## Short task
Rewrite the records below, replacing each "formatted as" with "written as" and leaving everything else unchanged.

═════ Records shown

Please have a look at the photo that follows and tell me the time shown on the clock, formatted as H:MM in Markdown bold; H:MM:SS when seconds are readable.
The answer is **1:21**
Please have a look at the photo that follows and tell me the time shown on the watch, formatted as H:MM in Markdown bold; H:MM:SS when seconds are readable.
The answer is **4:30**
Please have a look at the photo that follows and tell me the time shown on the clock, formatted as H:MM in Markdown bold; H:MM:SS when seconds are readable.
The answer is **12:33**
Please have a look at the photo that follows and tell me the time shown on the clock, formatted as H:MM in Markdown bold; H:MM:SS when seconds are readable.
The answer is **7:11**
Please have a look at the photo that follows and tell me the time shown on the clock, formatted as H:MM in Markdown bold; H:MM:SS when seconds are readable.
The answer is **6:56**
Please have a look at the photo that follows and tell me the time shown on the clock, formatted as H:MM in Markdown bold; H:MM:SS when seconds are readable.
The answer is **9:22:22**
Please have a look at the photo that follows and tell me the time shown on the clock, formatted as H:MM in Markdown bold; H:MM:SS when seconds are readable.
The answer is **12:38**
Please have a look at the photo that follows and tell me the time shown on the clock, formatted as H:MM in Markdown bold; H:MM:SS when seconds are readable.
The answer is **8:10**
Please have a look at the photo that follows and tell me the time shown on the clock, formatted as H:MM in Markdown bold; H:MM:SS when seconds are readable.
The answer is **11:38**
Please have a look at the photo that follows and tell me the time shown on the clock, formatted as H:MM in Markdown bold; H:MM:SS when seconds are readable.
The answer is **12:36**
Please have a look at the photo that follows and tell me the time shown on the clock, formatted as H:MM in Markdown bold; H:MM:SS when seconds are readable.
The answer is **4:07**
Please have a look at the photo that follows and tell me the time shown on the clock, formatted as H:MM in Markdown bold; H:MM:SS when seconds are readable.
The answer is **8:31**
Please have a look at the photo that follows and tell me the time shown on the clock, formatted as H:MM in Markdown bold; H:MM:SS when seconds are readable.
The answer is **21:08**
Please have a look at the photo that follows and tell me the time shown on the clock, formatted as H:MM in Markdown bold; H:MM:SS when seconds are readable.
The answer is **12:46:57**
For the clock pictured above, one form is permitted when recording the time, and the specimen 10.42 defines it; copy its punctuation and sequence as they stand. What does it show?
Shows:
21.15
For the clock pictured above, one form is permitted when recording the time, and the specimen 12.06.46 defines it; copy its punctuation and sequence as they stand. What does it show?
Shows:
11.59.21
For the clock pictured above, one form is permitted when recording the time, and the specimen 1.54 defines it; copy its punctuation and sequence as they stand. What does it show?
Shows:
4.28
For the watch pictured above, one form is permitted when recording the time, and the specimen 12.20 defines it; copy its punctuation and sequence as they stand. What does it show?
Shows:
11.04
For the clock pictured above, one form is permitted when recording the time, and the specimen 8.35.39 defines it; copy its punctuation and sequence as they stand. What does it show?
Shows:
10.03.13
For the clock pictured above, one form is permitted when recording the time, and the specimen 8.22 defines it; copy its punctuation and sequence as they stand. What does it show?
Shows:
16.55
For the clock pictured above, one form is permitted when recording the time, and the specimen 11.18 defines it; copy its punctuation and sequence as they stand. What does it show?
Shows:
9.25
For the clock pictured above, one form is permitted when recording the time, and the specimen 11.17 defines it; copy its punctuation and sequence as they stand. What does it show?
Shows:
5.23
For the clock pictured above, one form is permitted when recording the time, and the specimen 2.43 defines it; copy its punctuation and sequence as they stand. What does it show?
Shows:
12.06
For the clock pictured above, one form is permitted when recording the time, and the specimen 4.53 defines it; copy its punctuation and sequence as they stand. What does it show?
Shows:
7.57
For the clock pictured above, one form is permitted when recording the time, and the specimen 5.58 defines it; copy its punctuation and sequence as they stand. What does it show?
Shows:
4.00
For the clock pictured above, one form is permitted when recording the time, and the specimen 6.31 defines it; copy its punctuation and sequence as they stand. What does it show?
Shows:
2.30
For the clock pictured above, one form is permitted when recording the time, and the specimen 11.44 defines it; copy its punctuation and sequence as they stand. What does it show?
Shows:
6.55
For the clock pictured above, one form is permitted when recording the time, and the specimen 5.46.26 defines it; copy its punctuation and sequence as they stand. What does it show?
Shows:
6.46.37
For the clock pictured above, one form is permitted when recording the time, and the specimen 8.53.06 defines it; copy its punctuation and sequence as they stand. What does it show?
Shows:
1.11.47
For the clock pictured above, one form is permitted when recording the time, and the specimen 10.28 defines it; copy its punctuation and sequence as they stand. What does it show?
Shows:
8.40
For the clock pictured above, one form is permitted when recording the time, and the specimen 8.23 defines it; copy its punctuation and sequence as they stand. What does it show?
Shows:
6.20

══════════

## Written response
Please have a look at the photo that follows and tell me the time shown on the clock, written as H:MM in Markdown bold; H:MM:SS when seconds are readable.
The answer is **1:21**
Please have a look at the photo that follows and tell me the time shown on the watch, written as H:MM in Markdown bold; H:MM:SS when seconds are readable.
The answer is **4:30**
Please have a look at the photo that follows and tell me the time shown on the clock, written as H:MM in Markdown bold; H:MM:SS when seconds are readable.
The answer is **12:33**
Please have a look at the photo that follows and tell me the time shown on the clock, written as H:MM in Markdown bold; H:MM:SS when seconds are readable.
The answer is **7:11**
Please have a look at the photo that follows and tell me the time shown on the clock, written as H:MM in Markdown bold; H:MM:SS when seconds are readable.
The answer is **6:56**
Please have a look at the photo that follows and tell me the time shown on the clock, written as H:MM in Markdown bold; H:MM:SS when seconds are readable.
The answer is **9:22:22**
Please have a look at the photo that follows and tell me the time shown on the clock, written as H:MM in Markdown bold; H:MM:SS when seconds are readable.
The answer is **12:38**
Please have a look at the photo that follows and tell me the time shown on the clock, written as H:MM in Markdown bold; H:MM:SS when seconds are readable.
The answer is **8:10**
Please have a look at the photo that follows and tell me the time shown on the clock, written as H:MM in Markdown bold; H:MM:SS when seconds are readable.
The answer is **11:38**
Please have a look at the photo that follows and tell me the time shown on the clock, written as H:MM in Markdown bold; H:MM:SS when seconds are readable.
The answer is **12:36**
Please have a look at the photo that follows and tell me the time shown on the clock, written as H:MM in Markdown bold; H:MM:SS when seconds are readable.
The answer is **4:07**
Please have a look at the photo that follows and tell me the time shown on the clock, written as H:MM in Markdown bold; H:MM:SS when seconds are readable.
The answer is **8:31**
Please have a look at the photo that follows and tell me the time shown on the clock, written as H:MM in Markdown bold; H:MM:SS when seconds are readable.
The answer is **21:08**
Please have a look at the photo that follows and tell me the time shown on the clock, written as H:MM in Markdown bold; H:MM:SS when seconds are readable.
The answer is **12:46:57**
For the clock pictured above, one form is permitted when recording the time, and the specimen 10.42 defines it; copy its punctuation and sequence as they stand. What does it show?
Shows:
21.15
For the clock pictured above, one form is permitted when recording the time, and the specimen 12.06.46 defines it; copy its punctuation and sequence as they stand. What does it show?
Shows:
11.59.21
For the clock pictured above, one form is permitted when recording the time, and the specimen 1.54 defines it; copy its punctuation and sequence as they stand. What does it show?
Shows:
4.28
For the watch pictured above, one form is permitted when recording the time, and the specimen 12.20 defines it; copy its punctuation and sequence as they stand. What does it show?
Shows:
11.04
For the clock pictured above, one form is permitted when recording the time, and the specimen 8.35.39 defines it; copy its punctuation and sequence as they stand. What does it show?
Shows:
10.03.13
For the clock pictured above, one form is permitted when recording the time, and the specimen 8.22 defines it; copy its punctuation and sequence as they stand. What does it show?
Shows:
16.55
For the clock pictured above, one form is permitted when recording the time, and the specimen 11.18 defines it; copy its punctuation and sequence as they stand. What does it show?
Shows:
9.25
For the clock pictured above, one form is permitted when recording the time, and the specimen 11.17 defines it; copy its punctuation and sequence as they stand. What does it show?
Shows:
5.23
For the clock pictured above, one form is permitted when recording the time, and the specimen 2.43 defines it; copy its punctuation and sequence as they stand. What does it show?
Shows:
12.06
For the clock pictured above, one form is permitted when recording the time, and the specimen 4.53 defines it; copy its punctuation and sequence as they stand. What does it show?
Shows:
7.57
For the clock pictured above, one form is permitted when recording the time, and the specimen 5.58 defines it; copy its punctuation and sequence as they stand. What does it show?
Shows:
4.00
For the clock pictured above, one form is permitted when recording the time, and the specimen 6.31 defines it; copy its punctuation and sequence as they stand. What does it show?
Shows:
2.30
For the clock pictured above, one form is permitted when recording the time, and the specimen 11.44 defines it; copy its punctuation and sequence as they stand. What does it show?
Shows:
6.55
For the clock pictured above, one form is permitted when recording the time, and the specimen 5.46.26 defines it; copy its punctuation and sequence as they stand. What does it show?
Shows:
6.46.37
For the clock pictured above, one form is permitted when recording the time, and the specimen 8.53.06 defines it; copy its punctuation and sequence as they stand. What does it show?
Shows:
1.11.47
For the clock pictured above, one form is permitted when recording the time, and the specimen 10.28 defines it; copy its punctuation and sequence as they stand. What does it show?
Shows:
8.40
For the clock pictured above, one form is permitted when recording the time, and the specimen 8.23 defines it; copy its punctuation and sequence as they stand. What does it show?
Shows:
6.20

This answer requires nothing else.